Selected passage:
"""
The policy also offers coverage when a customer is diagnosed with Covid-19 and is therefore unable to use event tickets booked through their Revolut account.
By Bits launches to transform the motor insurance industry
Insurtech By Bits has launched with a promise to transform the customer experience and bring fair pricing and motor insurance to drivers.
The platform allowed motor insurance providers to create personalised services for customers and bring usage-based policies to market in a fast and cost-effective way. As a result, insurers can meet consumer demand for pay-by-mile products.
By Bits has been launched by the co-founder of BY Miles, the UK-based pay-by-mile insurance product.
N26, Allianz expand insurance coverage to include pandemic related claims
Digital bank N26 has extended its Allianz Assistance travel insurance included with N26 You, N26 Business You, N26 Metal and N26 Business Metal to cover epidemic and pandemic related claims.
The move will offer customers cover against trip interruptions if traveling when necessary during the Covid-19 pandemic, with no extra charges.
N26 said that the extension of the travel insurance follows its efforts to accelerate to market to help customers bank and live more confidently during the Covid-19 pandemic.
Trips starting on 19 January or later booked with an N26 You, N26 Business You, N26 Metal or N26 Business Metal card will eligible for the expanded coverage.
It includes coverage for trips canceled or shortened due to an injury or any medical condition or diagnosis of any pandemic diseases, such as Covid-19, to account holder or their traveling companion.
"""
Provided data:
"""
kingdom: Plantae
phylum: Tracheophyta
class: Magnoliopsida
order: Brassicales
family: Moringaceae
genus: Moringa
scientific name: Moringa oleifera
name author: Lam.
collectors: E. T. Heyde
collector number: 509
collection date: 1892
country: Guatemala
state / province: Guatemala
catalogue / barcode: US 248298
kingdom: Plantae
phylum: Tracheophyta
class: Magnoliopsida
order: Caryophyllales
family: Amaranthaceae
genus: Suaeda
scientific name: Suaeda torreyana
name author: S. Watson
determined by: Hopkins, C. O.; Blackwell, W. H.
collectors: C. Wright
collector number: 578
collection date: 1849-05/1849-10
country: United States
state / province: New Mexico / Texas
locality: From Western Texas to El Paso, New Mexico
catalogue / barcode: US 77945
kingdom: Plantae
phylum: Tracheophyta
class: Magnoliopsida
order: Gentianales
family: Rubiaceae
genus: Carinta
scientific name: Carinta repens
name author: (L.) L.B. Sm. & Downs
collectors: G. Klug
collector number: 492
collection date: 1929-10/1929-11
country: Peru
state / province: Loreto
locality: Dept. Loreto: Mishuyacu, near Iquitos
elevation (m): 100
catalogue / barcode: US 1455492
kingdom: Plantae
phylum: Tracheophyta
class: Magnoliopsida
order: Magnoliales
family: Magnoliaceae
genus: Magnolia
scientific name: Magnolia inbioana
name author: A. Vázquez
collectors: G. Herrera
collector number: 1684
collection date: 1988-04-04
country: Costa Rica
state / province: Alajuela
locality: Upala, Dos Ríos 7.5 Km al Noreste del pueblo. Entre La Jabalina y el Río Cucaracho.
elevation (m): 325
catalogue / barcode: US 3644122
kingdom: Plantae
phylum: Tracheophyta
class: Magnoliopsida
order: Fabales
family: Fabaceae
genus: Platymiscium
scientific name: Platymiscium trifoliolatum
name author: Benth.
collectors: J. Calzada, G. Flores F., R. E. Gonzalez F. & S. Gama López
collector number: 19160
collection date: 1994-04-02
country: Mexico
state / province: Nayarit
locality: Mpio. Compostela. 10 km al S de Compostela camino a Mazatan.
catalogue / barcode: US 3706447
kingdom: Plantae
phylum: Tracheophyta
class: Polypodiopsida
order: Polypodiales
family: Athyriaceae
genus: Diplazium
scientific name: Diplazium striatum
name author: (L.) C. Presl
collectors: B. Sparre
"""
To do: Please carry on the insurance news roundup from its last sentence with the next part.

Answer section:
Additionally, customers will be able to claim compensation for trips that are interrupted or cancelled because they or their companion was denied boarding due to exposure to any contagious disease.
They will be also offered emergency hospitalisation or medical treatment if they develop an illness, injury or medical condition during a trip abroad. They will be also able to claim medicine costs, medical transportation, and repatriation assistance, if applicable.
Zurich rolls out Workers’ comp payroll option for construction firms
Zurich North America has introduced a flexible payroll reporting option for construction companies covered under its Workers’ Compensation programme.
This new option is designed to help construction customers manage their cash flow and the uncertainty related to annual workers’ compensation premiums.
The Zurich Workers’ Compensation Flexible Payroll Reporting Option has been developed in collaboration with SmartPay, which provides pay-as-you-go workers’ compensation solutions.
The monthly payroll reporting option offers features such as real-time premium calculations based on payroll reports, automatic premium withdrawal via Automated Clearing House (ACH) and 12-month period payments time.
Additionally, the companies which select automated payroll reporting will not be required to pay down payment. 10% cash collateral is required of non-automated reporters.
This solution is said to minimise Workers’ Compensation audit exposure while streamlining the audit process upon policy expiration or cancellation.
Construction companies interested in enrol for the option should talk with their broker about it when the time comes to purchase or renew their Workers’ Compensation policy, said the company.
Parametric insurtech platform Arbol raises funds to expand footprint
Parametric insurtech platform Arbol has raised around $7m in its Series A fundraising round, increasing its valuation from the initial seed round.
The round was participated by the company’s all existing investors, including Finch Finance and Space Capital, in addition to a new investor, Mubadala Capital-Ventures.
Founded in 2018, Arbol provides parametric products that provide coverage against external risks including unexpected weather.
The company plans to use the new capital to expand the footprint of its platform.
During the first eight months of live transactions, the platform is said to have facilitated hundreds of deals for institutional clients, representing over $15m in notional risk.